The next era of digital therapeutics (DTx) is characterized by the integration of AI/ML algorithms. While promising, these advancements bring regulatory challenges, including classification as medical devices, licensing requirements, payer coverage, and ongoing refinement of regulatory frameworks. Integration of AI algorithms in DTx holds promise for personalized and cost-effective treatments, but challenges remain in terms of payment and reimbursement. DTx companies often face barriers to adoption due to the lack of payer coverage and the absence of a clear reimbursement path. These technologies don’t neatly fit into existing benefit categories, and negotiations with payers and pharmacy benefit managers are typically conducted on a case-by-case basis. Efforts are underway to drive policy changes and incentivize payer coverage based on efficacy and real-world evidence, such as proposed legislation to expand Medicare and Medicaid coverage for FDA-approved DTx.

(JD Supra 5/17/23)

Medicare policy may perpetuate inequities in access to innovative treatments

Medicare’s use of the “coverage with evidence development” (CED) policy, which denies coverage for FDA-approved treatments unless provided through specific clinical studies, disproportionately affects older people with early Alzheimer’s in rural areas and communities of color.
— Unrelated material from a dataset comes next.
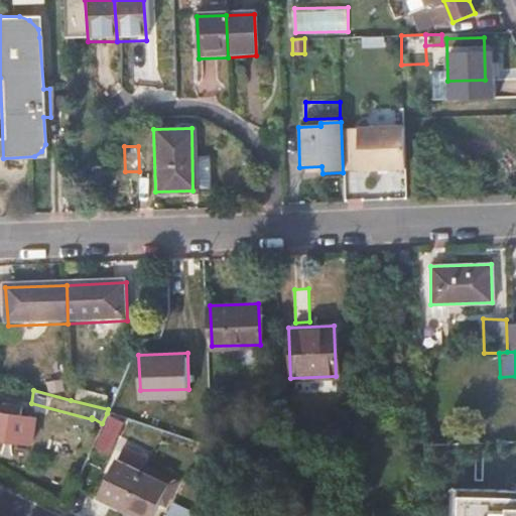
[(80,390),(78,398),(107,405),(109,397),(80,390)]
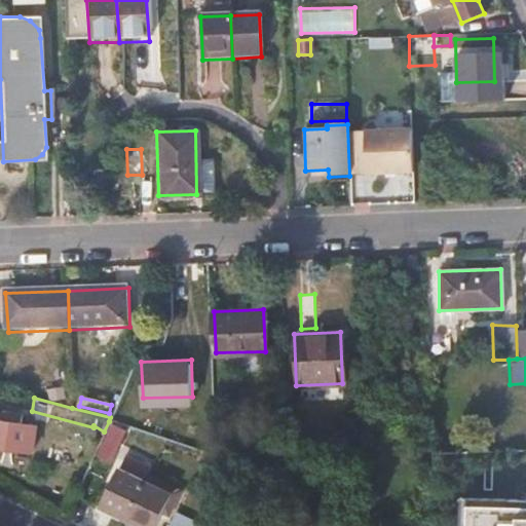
[(0,447),(31,452),(33,426),(20,424),(20,415),(2,412),(1,421),(0,420),(0,447)]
This regulatory tool, initially intended to expedite access to medical device treatments, is now being used to ration care for seniors. The misuse of CED not only delays access to treatments for conditions that disproportionately affect minority populations, such as sickle cell anemia and colorectal cancer, but also exacerbates health disparities. Patients of color are underrepresented in clinical studies for CED-designated treatments, further perpetuating inequities.
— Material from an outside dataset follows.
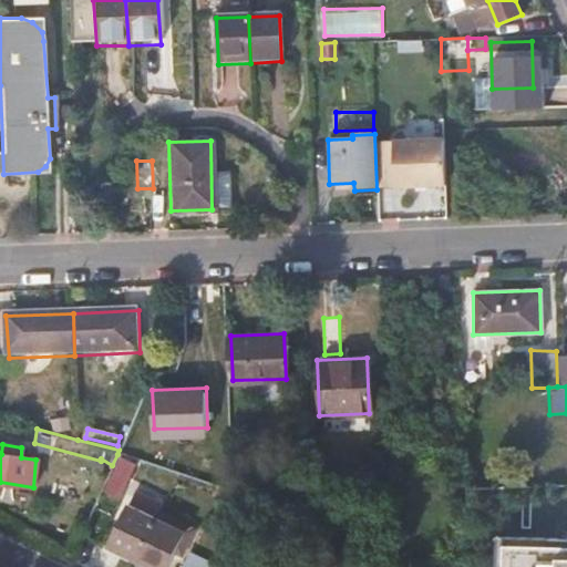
[(88,490),(100,494),(112,465),(101,459),(101,461),(88,490)]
(Virginia Mercury 5/17/23)

Healthcare system braces for change with the end of the PHE

The Biden administration has announced that the COVID-19 Public Health Emergency (PHE) officially ended on May 11, 2023. The PHE declaration, which provided regulatory flexibilities for the healthcare industry during the pandemic, will now come to an end, requiring organizations to make significant changes as regulatory enforcement returns to status quo. One key area of impact is reimbursement changes for hospitals. The wind down of blanket waivers affecting hospitals’ operations and reimbursement will be triggered by the end of the PHE. Some waivers ended on May 11 and other waivers that may remain in effect through December 31, 2023 or beyond. Understanding these changes is crucial for hospitals to prepare for upcoming reimbursement changes. Home health agencies and hospices, as hands-on care providers, benefited from Medicare program regulatory flexibilities during the PHE. However, as the PHE ends, they will face significant changes in reimbursement, particularly as telehealth regulations revert to pre-COVID-19 status. The shift back to pre-pandemic reimbursement models and regulations will require adaptation and adjustment for these providers.

(Morgan Lewis 5/10/23)

 

The Simbex Regulatory and Reimbursement Recap is a monthly briefing for news in the regulatory and healthcare reimbursement space relevant to Simbex areas of expertise. The briefing is curated by Amaris Ajamil, PhD, RAC, Simbex Director, Quality and Regulatory, and Angela Smalley, PhD, Simbex Senior Product Consultant.  A story’s inclusion does not imply endorsement by Simbex.